An unsettled world means traveling safely is now of paramount importance and significant new services from AirlineRatings.com allow passengers to take the worry out of choosing an airline.
AirlineRatings.com answers the questions on everyone’s lips: which airlines have implemented full COVID-19 protocols and which airlines’ pilots have been trained correctly?
In two industry firsts, the world’s only safety, and product rating website is giving passengers greater peace of mind with a refined safety rating system focused on passenger health during COVID-19 and an insight into crucial flight outcomes on hundreds of carriers.
For a COVID-19 compliance star, airlines must pass four of the six criteria: website information on COVID19 procedures; face masks for passengers; personal protection equipment for crew; modified meal service; deep clean of aircraft and social distancing on boarding.
Editor-in-Chief, Geoffrey Thomas, said that: “it was concerning to find that many airlines did not appear to comply with the COVID-19 agreed standards for protection of passengers and crew.”

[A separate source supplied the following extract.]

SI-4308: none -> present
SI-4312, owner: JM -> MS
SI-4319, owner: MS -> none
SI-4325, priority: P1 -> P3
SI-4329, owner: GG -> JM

“That is changing and our team is reviewing compliance on a weekly basis,” said Thomas.
While introducing the COVID-19 rating, AirlineRatings.com has refined its rating system to focus on serious incidents as a guide to an airline’s operational performance and pilot training.

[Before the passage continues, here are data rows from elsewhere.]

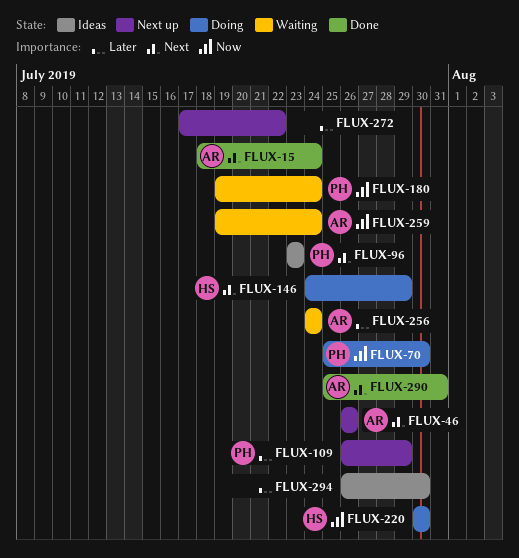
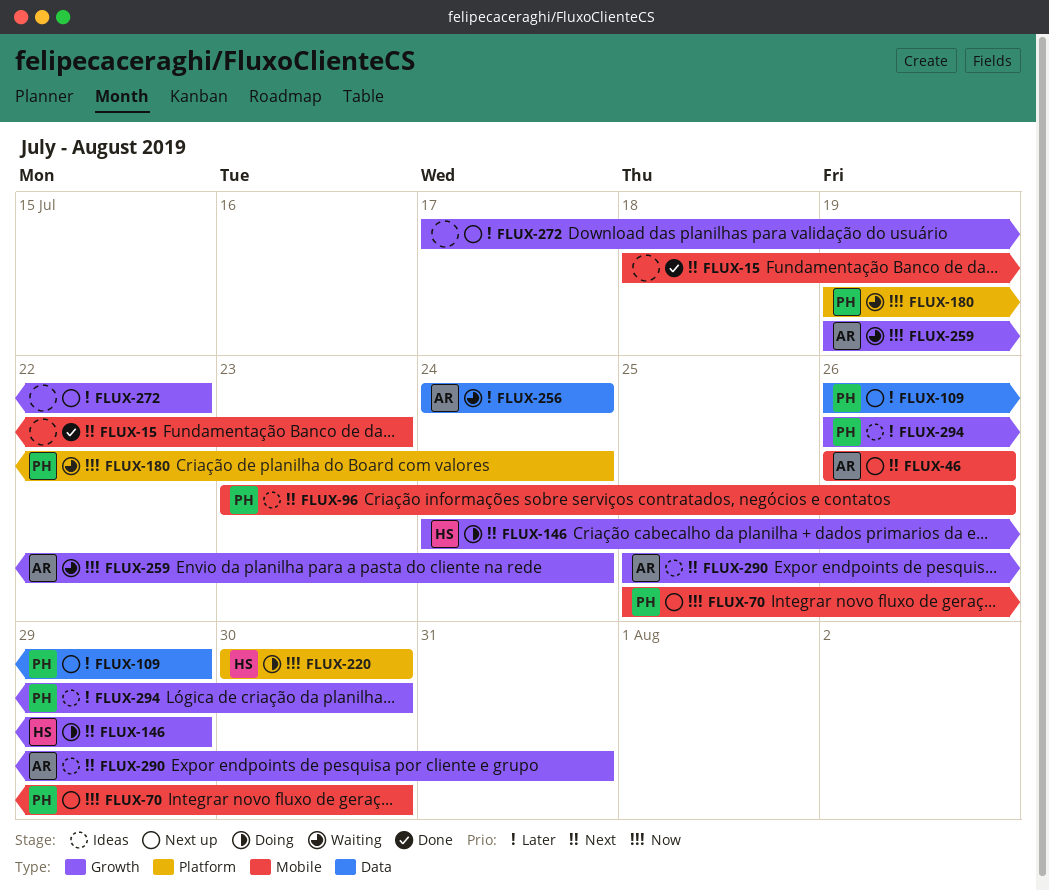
FLUX-15, owner: AR -> none
FLUX-15, due: Jul 24 -> Jul 23
FLUX-70, status: Doing -> Next up
FLUX-96, due: Jul 23 -> Jul 26
FLUX-290, status: Done -> Ideas
FLUX-294, owner: none -> PH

In an industry first Airline Ratings has examined over 11,000 serious incident reports since 2015 to arrive at an incident rating for airlines. Incidents and crashes account for five of its seven-star ratings.

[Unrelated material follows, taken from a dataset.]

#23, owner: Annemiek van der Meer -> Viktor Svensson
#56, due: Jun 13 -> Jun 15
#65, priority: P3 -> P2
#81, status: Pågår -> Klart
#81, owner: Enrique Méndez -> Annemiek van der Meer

Completion or compliance of audits – ICAO, IOSA, EU black list and FAA restricted list – make up an additional star.
Commenting Thomas said: “There is with growing concern industry wide at some pilot performance issues and we have evolved our rating system to put greater focus on outcomes.”
“In some recent fatal crashes, the pilots have either shown total disregard for ATC instructions, ignored repeated aircraft warning systems or ignored company procedures – or, in one case, all three.”
“The Pakistan fake pilot’s license scandal has also brought into sharp focus that in some parts of the world getting a pilot’s license can be subject to abuse.”